Wie beurteilen Sie ihre Gegnerinnen, die Leistungsstärke der internationalen Konkurrentinnen?
In der Schadensklasse B wird Waltraud Stollwerck vom FC Tauberbischofsheim, für den ich ja starte und unterstützt werde, wie bisher eine ernst zu nehmende Gegnerin sein. Hinzu kommt die internationale Konkurrenz. Ich schätze, dass um die 10 Rollstuhlfechterinnen um die Medaillen kämpfen werden. Stark sind die Ungarinnen, Fechterinnen aus Hongkong, den USA, Frankreich und aus Spanien. Die große Herausforderung und Messlatte wird aber einmal mehr die Polin Marta Wyrzykowska sein. Nicht umsonst liegt sie sowohl im Degen und Florett in der Weltrangliste klar in Führung.
Mit welchen Erwartungen fliegen sie nach Athen?
Wie schon gesagt, die große Favoritin ist einmal mehr die Polin Marta Wyrzykowska.

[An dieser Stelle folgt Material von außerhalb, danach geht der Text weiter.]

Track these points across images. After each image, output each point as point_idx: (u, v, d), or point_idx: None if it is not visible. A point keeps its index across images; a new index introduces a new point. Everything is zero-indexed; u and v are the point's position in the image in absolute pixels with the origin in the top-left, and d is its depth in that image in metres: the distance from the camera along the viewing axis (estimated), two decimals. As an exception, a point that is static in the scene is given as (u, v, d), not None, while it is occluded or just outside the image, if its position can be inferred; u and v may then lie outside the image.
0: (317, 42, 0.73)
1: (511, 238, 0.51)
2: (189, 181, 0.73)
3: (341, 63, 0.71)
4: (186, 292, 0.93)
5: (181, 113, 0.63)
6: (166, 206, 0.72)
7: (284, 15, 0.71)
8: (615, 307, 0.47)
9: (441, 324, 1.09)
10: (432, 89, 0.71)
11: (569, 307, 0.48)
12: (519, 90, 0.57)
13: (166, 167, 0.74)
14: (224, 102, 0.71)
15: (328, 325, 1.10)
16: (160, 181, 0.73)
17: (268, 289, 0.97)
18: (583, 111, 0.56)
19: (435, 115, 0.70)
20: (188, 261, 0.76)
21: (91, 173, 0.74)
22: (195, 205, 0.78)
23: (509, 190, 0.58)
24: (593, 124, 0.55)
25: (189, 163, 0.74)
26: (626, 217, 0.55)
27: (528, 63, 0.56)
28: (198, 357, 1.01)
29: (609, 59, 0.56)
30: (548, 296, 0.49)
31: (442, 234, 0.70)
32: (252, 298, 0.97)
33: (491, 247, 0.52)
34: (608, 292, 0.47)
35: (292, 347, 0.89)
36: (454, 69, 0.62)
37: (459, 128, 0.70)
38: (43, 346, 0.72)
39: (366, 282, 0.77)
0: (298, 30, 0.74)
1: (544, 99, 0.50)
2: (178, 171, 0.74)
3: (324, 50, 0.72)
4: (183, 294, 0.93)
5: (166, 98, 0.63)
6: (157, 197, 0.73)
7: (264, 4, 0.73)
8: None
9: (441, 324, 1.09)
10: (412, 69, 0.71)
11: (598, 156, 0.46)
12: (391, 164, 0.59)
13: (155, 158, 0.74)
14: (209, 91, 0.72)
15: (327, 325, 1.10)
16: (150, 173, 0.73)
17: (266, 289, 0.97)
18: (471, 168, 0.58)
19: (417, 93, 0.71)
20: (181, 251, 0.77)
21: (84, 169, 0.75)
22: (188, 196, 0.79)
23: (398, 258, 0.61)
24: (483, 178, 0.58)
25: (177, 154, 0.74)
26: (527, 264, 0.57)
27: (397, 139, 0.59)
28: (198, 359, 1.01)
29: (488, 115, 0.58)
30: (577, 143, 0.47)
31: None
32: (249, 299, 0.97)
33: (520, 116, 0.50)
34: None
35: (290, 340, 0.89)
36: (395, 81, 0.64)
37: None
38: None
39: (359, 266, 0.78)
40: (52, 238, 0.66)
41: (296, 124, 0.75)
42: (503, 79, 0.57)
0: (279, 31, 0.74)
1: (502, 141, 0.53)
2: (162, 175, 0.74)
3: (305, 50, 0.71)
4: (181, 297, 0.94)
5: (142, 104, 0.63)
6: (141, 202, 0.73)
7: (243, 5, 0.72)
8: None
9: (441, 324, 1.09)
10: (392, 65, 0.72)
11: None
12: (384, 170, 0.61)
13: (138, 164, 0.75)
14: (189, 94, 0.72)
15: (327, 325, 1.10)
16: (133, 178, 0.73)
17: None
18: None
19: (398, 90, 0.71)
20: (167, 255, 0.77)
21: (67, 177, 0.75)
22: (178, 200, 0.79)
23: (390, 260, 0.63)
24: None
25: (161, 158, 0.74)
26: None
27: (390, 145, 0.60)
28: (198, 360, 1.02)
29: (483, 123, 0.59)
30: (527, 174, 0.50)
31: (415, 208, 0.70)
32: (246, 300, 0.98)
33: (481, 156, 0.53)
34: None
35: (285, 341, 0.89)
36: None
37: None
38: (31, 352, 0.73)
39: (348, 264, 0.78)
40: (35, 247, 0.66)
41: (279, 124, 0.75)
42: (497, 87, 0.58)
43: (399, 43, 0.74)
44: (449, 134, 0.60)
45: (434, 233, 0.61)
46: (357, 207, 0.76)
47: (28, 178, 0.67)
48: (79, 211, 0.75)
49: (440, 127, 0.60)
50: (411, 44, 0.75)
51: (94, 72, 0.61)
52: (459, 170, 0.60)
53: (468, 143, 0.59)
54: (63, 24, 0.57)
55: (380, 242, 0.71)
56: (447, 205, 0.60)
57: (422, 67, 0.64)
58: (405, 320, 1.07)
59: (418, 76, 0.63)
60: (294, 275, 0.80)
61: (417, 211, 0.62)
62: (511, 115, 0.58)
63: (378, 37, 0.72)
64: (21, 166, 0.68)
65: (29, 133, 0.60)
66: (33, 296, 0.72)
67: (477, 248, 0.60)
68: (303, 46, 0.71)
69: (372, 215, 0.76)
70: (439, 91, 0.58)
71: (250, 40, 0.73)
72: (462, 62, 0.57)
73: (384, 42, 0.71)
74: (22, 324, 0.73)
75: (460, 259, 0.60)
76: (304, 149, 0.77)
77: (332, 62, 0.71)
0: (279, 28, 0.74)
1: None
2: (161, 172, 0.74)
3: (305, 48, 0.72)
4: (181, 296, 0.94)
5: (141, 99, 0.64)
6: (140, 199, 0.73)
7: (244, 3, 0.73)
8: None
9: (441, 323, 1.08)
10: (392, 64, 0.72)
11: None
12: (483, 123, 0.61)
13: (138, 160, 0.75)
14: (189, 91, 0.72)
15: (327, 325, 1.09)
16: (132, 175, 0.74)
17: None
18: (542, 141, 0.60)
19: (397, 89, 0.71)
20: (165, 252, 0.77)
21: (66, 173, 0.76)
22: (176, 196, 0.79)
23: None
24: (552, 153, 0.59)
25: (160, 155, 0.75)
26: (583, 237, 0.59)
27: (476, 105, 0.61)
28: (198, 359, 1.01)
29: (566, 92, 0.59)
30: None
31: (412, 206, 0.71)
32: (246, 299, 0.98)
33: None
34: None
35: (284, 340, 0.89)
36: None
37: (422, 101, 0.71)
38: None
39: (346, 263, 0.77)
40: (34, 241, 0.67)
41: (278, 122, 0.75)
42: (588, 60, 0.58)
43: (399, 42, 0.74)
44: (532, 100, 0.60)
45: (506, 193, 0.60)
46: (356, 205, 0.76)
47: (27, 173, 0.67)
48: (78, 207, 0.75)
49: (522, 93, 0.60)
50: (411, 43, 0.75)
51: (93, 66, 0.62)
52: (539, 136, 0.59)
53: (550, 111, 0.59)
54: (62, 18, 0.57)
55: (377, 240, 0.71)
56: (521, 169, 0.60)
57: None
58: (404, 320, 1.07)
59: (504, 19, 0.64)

Dennoch hoffe ich auf einen Überraschungscoup wie letztes Jahr in Atlanta. Eine Medaille mit der Mannschaft ist mein Ziel und im Einzel hoffe ich auf zwei Medaillen, wobei die Tagesform mit entscheidend sein wird. Der große Traum ist natürlich mit einem Titel nach Waldkirch heimzukommen.